After exchanging greetings, I got right to the point: “How in the world did you get lost over Great Barrington?” I asked.
Mr. Salter told me that on that fateful evening, he took off from Stewart Field, near Newburgh, N.Y., on a navigation training flight. The squadron was supposed to head west, toward Scranton, Pa. But the winds aloft were all wrong, different from what was forecast.
“It is a different world at night,” Salter said. “A mist had begun to form, and details disappeared. The wind was shifting us slowly, like sand. After a while, we were all lost, some more than others.”
The young pilot finally spotted the light of another plane and hoped it was from his squadron. He pushed up the throttle, but as he drew closer, he realized it was a DC-3 airliner.
Salter recounted:
I had been flying for what seemed like hours,” Salter remarked. “I had no idea where I was. The occasional lights on the ground meant nothing. In the airplane, I found a pamphlet entitled ‘What to Do If Lost.’ Most of the suggestions I had already tried or given up on.
Suddenly, off to the left, I saw the glimmer of bright lights and two parallel lines. It was the bridge at Poughkeepsie! Or so I thought.
I dropped lower and discovered to my dismay that I was looking at the street lights of some unknown town. I later learned that it was Great Barrington.
By this time, my fuel was running low. I had been told ‘never attempt a forced landing at night,’ but I felt I had no choice. I began to circle, but ground fog made it difficult to see.
The town was on the edge of some hills, so I banked away from them in the blackness. I kept losing my bearings.
I dropped the plane even lower and saw dark rooftops everywhere. Then I spotted a blank area like a lake or small park. [The Dewey school yard.] I was at about 100 feet when I reached down to switch on the landing lights.
As soon as they came on, I knew I’d made a mistake. It was like driving a car in the fog with the high beams on. I could see more without the lights, but I didn’t dare bend down to switch them off. The ground was only about 20 feet below at this point.
I saw some trees in front of me. They were higher than I was. I banked to get through them. I heard foliage hit the plane. A wing tore away. A landing light flooded a house—it was right in front of me. I crashed into it.
Then everything seemed so quiet. The roar of the wind and the engine were gone.

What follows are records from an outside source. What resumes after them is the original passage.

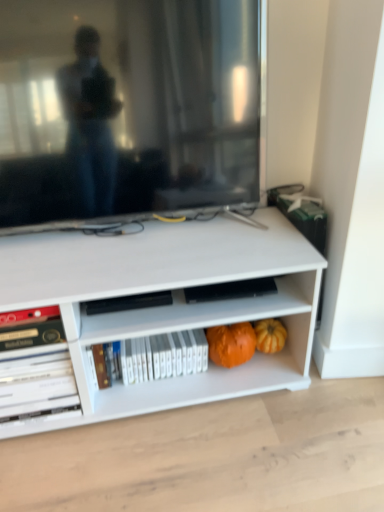
Question: Looking at the image, does matte black television at upper center seem bigger or smaller compared to orange matte pumpkin at lower center, which is the first pumpkin in left-to-right order?

Choices:
 (A) small
 (B) big

Answer: (B)

Question: Looking at their shapes, would you say matte black television at upper center is wider or thinner than orange matte pumpkin at lower center, which is the first pumpkin in left-to-right order?

Choices:
 (A) wide
 (B) thin

Answer: (A)

Question: Based on their relative distances, which object is nearer to the orange matte pumpkin at lower center, the second pumpkin viewed from the right?

Choices:
 (A) white glossy book at lower left, marked as the second book in a right-to-left arrangement
 (B) white glossy bookshelf at center, the first book positioned from the right
 (C) matte black television at upper center
 (D) orange matte pumpkin at lower right, placed as the 2th pumpkin when sorted from left to right

Answer: (D)

Question: Which object is positioned closest to the white glossy book at lower left, the first book from the left?

Choices:
 (A) orange matte pumpkin at lower center, the second pumpkin viewed from the right
 (B) matte black television at upper center
 (C) white glossy bookshelf at center, the first book positioned from the right
 (D) orange matte pumpkin at lower right, placed as the 2th pumpkin when sorted from left to right

Answer: (C)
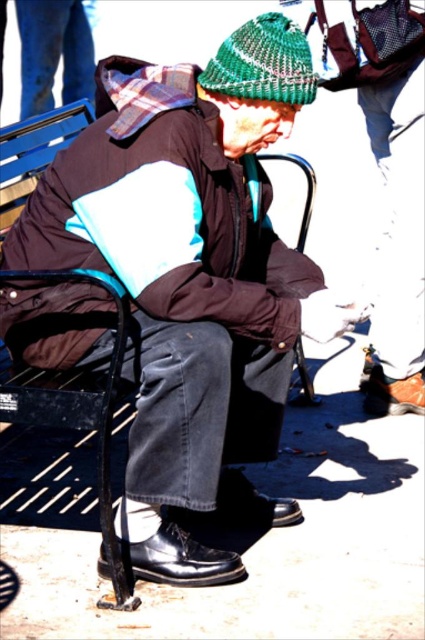
You are a fashion designer observing a person wearing a brown matte jacket at center and a green knitted hat at upper center. Which item of clothing do you think has a bigger size?

The brown matte jacket at center is larger in size than the green knitted hat at upper center.

You are a fashion designer observing a person wearing a brown matte jacket at center and a green knitted hat at upper center. Which item is closer to you based on their positions?

The brown matte jacket at center is closer to you because it is in front of the green knitted hat at upper center.

You are a tailor who needs to determine if the brown matte jacket at center can fit into a storage box designed for the green knitted hat at upper center. Based on their sizes, will the jacket fit?

The brown matte jacket at center might be wider than green knitted hat at upper center, so it may not fit into the storage box designed for the hat.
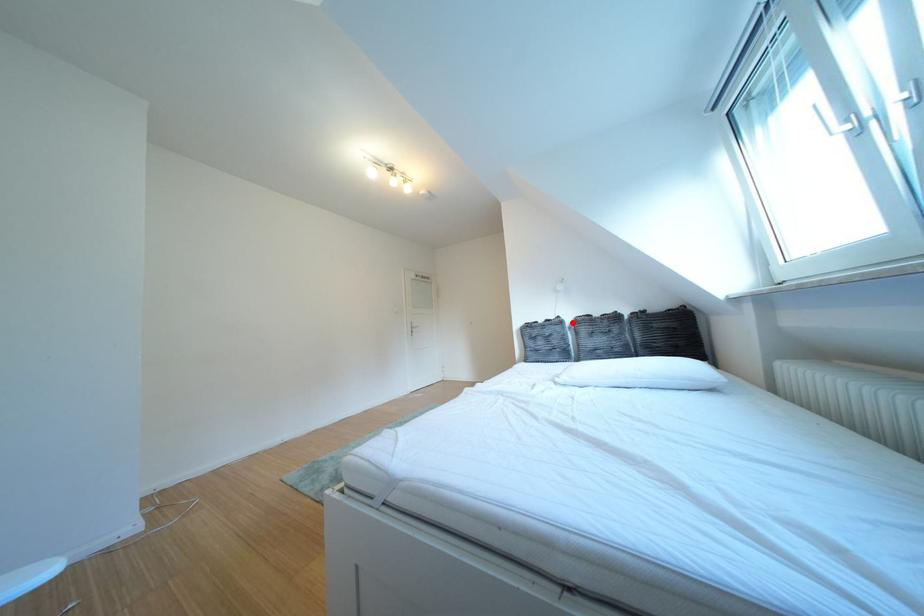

I thought I must be seriously injured, but I wasn’t. Just my front teeth were loose. I was a very lucky man.
That night, I slept at the mayor’s house. [Mr. Salter was referring to Selectman Cecil “Happy” Brooks. He owned a guest house on the corner of Main and South Streets.] But I didn’t really sleep. My mind repeated the crash scene all night long. They came for me the next day in a truck, and I rode back to the barracks with the wreckage of the plane.
Returns for visit
About 20 years after the crash, James Salter returned to Great Barrington and visited with some of the Graham family.
According to Rosemary Graham Gibbons, Mr. Salter knocked on her parent’s door and asked, “Do you know who I am?”
They didn’t at first, but when he identified himself, they were quite pleased to see him.
Salter passed through Great Barrington again in the early 1990s. That visit was much quieter than his first.
“I couldn’t find the house,” he said. “So I asked a policeman, but he was too young to remember the crash. He was very helpful, though, and called a retired officer who directed us to the site.”
When asked why he hadn’t returned to Great Barrington more often, Salter replied, “I figured maybe the town had seen enough of me.”

William Graham passed away in 1997, and Rosemary Graham Gibbons died in 2003. Mr. Salter left this Earth in June of 2015 at the age of 90. His final novel, “All That Is,” was published to excellent reviews in 2013. Pulitzer Prize-winning author Richard Ford wrote, “It is an article of faith among readers of fiction that James Salter writes American sentences better than anybody writing today.”
“Years after the crash,” Salter recalled, “I received an unsigned postcard. It was mailed from Great Barrington. ‘We are still praying for you here,’ it said.”